SURABAYA, 3detik.com – Realisasi pajak restoran di Kota Surabaya telah mencapai 76,64 persen dari target tahunan yang ditetapkan. Meski capaian terbilang positif, Badan Pendapatan Daerah (Bapenda) Surabaya terus berupaya mencapai target 100 persen. Sebab, masih ada wajib pajak (WP) yang bandel dan mengakali peraturan.
Kepala Bidang (Kabid) Pajak Hotel, Pajak Restoran, Pajak Reklame, Pajak Parkir, Pajak Hiburan, Pajak Penerangan Jalan, dan Pajak Air Tanah, Bapenda Surabaya, Ekkie Noorisma mengatakan target pajak restoran tahun ini sebesar Rp 655 miliar dari total 4,063 objek pajak. Target tersebut meningkat dari tahun lalu yang hanya Rp 641,8 miliar.
“Restoran overall membaik secara realisasi, tren naik. Apalagi banyak event dan menggandeng swasta,” ujar Ekkie Noorisma dalam keterangannya, Rabu (30/10/2024).

----

(Instruksi tertulis A)
Sajikan seluruh entri data tersimpan di bawah sebagai CSV dua kolom bernama masukan dan keluaran, dengan satu baris untuk setiap entri. Setiap nilai ditulis dalam satu bidang berkutip, dan jeda barisnya diganti spasi.
(Instruksi tertulis B)
Lanjutkan berita tentang pajak restoran di Surabaya mulai setelah kalimat terakhirnya.

(Entri data tersimpan)
----

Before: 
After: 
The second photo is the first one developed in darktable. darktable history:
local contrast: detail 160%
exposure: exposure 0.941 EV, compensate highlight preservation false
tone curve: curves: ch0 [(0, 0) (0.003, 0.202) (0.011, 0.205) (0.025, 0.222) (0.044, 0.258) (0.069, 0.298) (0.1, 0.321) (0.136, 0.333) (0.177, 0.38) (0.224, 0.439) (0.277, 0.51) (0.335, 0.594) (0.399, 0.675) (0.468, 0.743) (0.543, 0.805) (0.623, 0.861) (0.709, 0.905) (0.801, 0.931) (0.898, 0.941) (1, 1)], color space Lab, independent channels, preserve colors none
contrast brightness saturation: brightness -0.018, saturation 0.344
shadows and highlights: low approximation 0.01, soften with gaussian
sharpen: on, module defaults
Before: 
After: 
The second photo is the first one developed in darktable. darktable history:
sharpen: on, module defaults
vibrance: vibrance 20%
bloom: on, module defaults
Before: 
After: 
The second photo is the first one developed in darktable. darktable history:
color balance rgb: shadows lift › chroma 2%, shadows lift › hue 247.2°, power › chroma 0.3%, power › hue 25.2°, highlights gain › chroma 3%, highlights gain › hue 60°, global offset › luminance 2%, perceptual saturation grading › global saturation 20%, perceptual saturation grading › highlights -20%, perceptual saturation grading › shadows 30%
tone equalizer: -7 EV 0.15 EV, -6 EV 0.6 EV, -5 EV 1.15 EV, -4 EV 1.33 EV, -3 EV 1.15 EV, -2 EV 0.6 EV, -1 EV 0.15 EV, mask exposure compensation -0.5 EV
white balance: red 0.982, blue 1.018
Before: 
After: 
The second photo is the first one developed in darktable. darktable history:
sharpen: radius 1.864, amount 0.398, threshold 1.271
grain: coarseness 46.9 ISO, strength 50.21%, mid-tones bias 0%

----

(Jawaban A)
masukan,keluaran
"Before: After: The second photo is the first one developed in darktable. darktable history:","local contrast: detail 160% exposure: exposure 0.941 EV, compensate highlight preservation false tone curve: curves: ch0 [(0, 0) (0.003, 0.202) (0.011, 0.205) (0.025, 0.222) (0.044, 0.258) (0.069, 0.298) (0.1, 0.321) (0.136, 0.333) (0.177, 0.38) (0.224, 0.439) (0.277, 0.51) (0.335, 0.594) (0.399, 0.675) (0.468, 0.743) (0.543, 0.805) (0.623, 0.861) (0.709, 0.905) (0.801, 0.931) (0.898, 0.941) (1, 1)], color space Lab, independent channels, preserve colors none contrast brightness saturation: brightness -0.018, saturation 0.344 shadows and highlights: low approximation 0.01, soften with gaussian sharpen: on, module defaults"
"Before: After: The second photo is the first one developed in darktable. darktable history:","sharpen: on, module defaults vibrance: vibrance 20% bloom: on, module defaults"
"Before: After: The second photo is the first one developed in darktable. darktable history:","color balance rgb: shadows lift › chroma 2%, shadows lift › hue 247.2°, power › chroma 0.3%, power › hue 25.2°, highlights gain › chroma 3%, highlights gain › hue 60°, global offset › luminance 2%, perceptual saturation grading › global saturation 20%, perceptual saturation grading › highlights -20%, perceptual saturation grading › shadows 30% tone equalizer: -7 EV 0.15 EV, -6 EV 0.6 EV, -5 EV 1.15 EV, -4 EV 1.33 EV, -3 EV 1.15 EV, -2 EV 0.6 EV, -1 EV 0.15 EV, mask exposure compensation -0.5 EV white balance: red 0.982, blue 1.018"
"Before: After: The second photo is the first one developed in darktable. darktable history:","sharpen: radius 1.864, amount 0.398, threshold 1.271 grain: coarseness 46.9 ISO, strength 50.21%, mid-tones bias 0%"

(Jawaban B)
Secara terperinci, kata dia, realisasi di kawasan pusat mencapai Rp 110 miliar. Angka itu lebih rendah di bandingkan realisasi pajak resto di kawasan selatan yang mencapai Rp 124 miliar. Ada beberapa wilayah yang sangat potensial seperti, Kecamatan Wonocolo, Wonokromo, Genteng, dan Tegalsari.
Kami optimistis target dapat terpenuhi pada akhir tahun,” tuturnya.
Meski realisasi pajak restoran menunjukkan tren positif, pihaknya masih menghadapi tantangan. Itu masih ada wajib pajak (WP) yang memanipulasi data. Bahkan enggan memberikan data secara transparan. Ia juga menyebut sekitar 20 persen wajib pajak (WP) belum tertib dalam membayar pajak.
“Mereka (wajib pajak) tahu, tapi ada yang sengaja. Itu misalnya, omzet Rp 2 miliar, mereka hanya lapor Rp 200 juta,” ungkap Ekkie.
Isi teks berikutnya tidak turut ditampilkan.